二月裡白日漸長,神弩衛官房裡,程鈺看看窗外,有點不耐煩了。
他想快點回家抱兒子,可日頭還太高,就算他是皇親國戚,連續多日早退也不好。
好不容易熬到時候差不多了,程鈺跟幾個同僚打聲招呼,起身就走。
快走到宮門時被人叫住,程鈺回頭,就見定王慢悠悠踱了過來,目光不善。
程鈺稍微想想就知道了,待定王走近了,他低聲問道:「皇上又催你了?」
定王不置可否,一臉鬱悶。當初他與程鈺瑞王壽王三人一起賜的婚,他成親最早,偏就屬他府裡沒有好訊息,瑞王臘月裡添了個兒子,程鈺緊跟著也有了兒子,就連最晚成親的壽王也有種了。他自己沒著急,父皇倒是隔幾天就問一次,就差派人去王府盯著他與妻妾同房了。
所以這個月每次看到春風得意的程鈺,定王胸口都發堵。
他悶悶不樂,程鈺想想定王與蕭彤成親都快滿兩年了,自己又吃過虧,不由試探道:「二哥請太醫給二嫂診過脈嗎?」
定王搖搖頭,「不是她的問題。」說完意識到這話有些不對,馬上又補充道:「我沒怎麼碰過她。」父皇為他選妃,他沒法拒絕,王妃娶回來了,雖然不太合他的意,定王也是想跟她過的,可是試了兩次,蕭彤古板不上道,定王便不喜歡她了,每月只有初一十五去她那邊,還是為了避免傳出閒言碎語才去的,夜裡夫妻各自躺個被窩睡覺,規規矩矩,能生出孩子才怪。
程鈺沉默。
兩人雖然情同兄弟,但很少談及兒女情長,定王不是個願意委屈自己的人,他不喜歡誰,就不可能為了子嗣去碰誰。但子嗣對男人來說是件大事,程鈺可以不在乎,定王想要那個位子,怎麼都得證明他有傳宗接代的能力。

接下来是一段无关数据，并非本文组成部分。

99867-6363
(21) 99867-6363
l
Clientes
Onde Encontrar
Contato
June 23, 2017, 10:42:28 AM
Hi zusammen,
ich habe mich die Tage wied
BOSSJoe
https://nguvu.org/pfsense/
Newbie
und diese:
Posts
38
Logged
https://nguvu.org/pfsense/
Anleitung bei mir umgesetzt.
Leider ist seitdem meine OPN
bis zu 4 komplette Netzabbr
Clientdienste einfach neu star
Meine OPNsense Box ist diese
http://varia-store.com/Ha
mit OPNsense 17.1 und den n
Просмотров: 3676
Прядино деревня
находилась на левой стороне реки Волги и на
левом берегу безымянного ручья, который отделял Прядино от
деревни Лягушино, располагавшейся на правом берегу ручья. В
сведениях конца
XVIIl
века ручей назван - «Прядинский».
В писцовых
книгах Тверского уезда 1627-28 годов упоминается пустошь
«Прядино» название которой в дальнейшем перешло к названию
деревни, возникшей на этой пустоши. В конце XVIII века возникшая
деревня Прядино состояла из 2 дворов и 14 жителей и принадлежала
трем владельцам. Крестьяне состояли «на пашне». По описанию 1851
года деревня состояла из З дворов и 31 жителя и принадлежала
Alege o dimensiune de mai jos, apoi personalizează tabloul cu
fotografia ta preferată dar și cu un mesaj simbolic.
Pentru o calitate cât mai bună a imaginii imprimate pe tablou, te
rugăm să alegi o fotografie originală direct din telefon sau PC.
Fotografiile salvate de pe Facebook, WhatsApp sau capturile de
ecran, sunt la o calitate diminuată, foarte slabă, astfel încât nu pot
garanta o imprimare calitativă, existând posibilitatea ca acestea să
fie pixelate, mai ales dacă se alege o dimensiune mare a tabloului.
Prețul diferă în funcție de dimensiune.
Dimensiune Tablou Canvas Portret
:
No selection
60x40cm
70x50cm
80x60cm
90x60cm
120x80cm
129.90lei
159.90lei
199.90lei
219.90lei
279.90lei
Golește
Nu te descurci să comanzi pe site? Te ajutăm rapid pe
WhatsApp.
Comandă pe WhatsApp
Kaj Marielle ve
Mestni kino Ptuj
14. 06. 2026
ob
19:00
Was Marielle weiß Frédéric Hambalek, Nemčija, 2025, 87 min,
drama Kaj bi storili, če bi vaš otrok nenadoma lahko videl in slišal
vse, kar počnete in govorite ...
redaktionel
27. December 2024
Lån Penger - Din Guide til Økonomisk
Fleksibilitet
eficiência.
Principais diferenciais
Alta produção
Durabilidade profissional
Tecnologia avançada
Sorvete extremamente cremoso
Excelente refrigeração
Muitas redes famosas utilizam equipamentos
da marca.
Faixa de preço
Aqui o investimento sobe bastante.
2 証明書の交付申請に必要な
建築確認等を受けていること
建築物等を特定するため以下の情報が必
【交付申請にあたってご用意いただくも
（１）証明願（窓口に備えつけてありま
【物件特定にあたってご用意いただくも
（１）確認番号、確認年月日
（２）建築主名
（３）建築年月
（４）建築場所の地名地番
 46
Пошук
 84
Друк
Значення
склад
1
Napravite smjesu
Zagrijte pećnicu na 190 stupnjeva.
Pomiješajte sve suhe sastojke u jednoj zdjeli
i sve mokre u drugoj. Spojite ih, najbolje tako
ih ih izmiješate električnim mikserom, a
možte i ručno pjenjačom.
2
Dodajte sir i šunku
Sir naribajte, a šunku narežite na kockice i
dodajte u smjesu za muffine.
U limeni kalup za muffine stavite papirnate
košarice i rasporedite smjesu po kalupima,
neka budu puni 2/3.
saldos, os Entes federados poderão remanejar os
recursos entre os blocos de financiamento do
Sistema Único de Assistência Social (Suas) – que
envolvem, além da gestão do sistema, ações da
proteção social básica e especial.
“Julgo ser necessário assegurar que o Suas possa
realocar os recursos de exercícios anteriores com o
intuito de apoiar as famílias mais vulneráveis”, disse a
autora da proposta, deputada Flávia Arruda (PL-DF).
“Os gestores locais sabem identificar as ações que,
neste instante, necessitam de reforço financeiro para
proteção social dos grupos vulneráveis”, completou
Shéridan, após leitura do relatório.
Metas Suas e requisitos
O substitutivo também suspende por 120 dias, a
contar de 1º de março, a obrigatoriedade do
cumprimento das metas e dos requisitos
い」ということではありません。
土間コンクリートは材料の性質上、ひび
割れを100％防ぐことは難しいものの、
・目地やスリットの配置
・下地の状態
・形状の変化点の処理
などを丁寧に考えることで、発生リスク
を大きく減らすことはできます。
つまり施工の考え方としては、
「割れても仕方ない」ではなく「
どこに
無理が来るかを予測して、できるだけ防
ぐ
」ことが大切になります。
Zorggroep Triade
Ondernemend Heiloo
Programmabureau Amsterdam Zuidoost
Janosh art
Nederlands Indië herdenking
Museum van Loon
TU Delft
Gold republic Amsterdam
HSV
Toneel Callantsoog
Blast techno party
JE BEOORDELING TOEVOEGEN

「那要不請太醫給那些妾室看看?」程鈺斟酌著問,定王妾室有幾個,怎麼個個都沒訊息?
定王忍住摸鼻子的衝動,重重捶了程鈺一拳,瞪眼睛罵道:「才被父皇囉嗦過,怎麼連你也來催我了?」定王原打算有嫡子之前都給那些妾室服避子湯的,但現在根本沒有必要服了,因為定王發現自己對那些妾室也沒了興趣。說來荒謬,他自己都覺得奇怪,有次刻意去了一個妾室那邊,只是手才碰到對方的衣襟,腦海裡就浮現出另一道身影,比什麼涼水都管用,立即讓他意興闌珊,但這事定王是絕不可能告訴程鈺的。
勸他他不愛聽,程鈺也不是話多的人,他對定王的妻妾生活也不敢興趣,便道:「子嗣是大事,二哥自己想想吧。」言罷接過小太監牽過來的馬,翻身而上。
定王也上了馬,與他並行,「好久沒一起喝酒了,咱們去喝兩杯?」
「明日元哥兒滿月,府裡事情多,我得回去看看。」程鈺想也不想就拒絕。
定王不高興了,指著西邊的日頭道:「這才什麼時候,喝兩杯酒能耽誤多少功夫?我看你就是著急回家哄媳婦兒子了,你說你,一個大男人整天想著窩在炕頭哄孩子,傳出去不怕讓人笑話!」
程鈺毫不在意,意味深長地奚落道:「等二哥有了兒子,就會變得與我一樣了,二哥慢走,我先行一步。」
不給定王阻攔的機會,催馬跑了。
定王對著他背影罵了幾句,自己去喝酒了。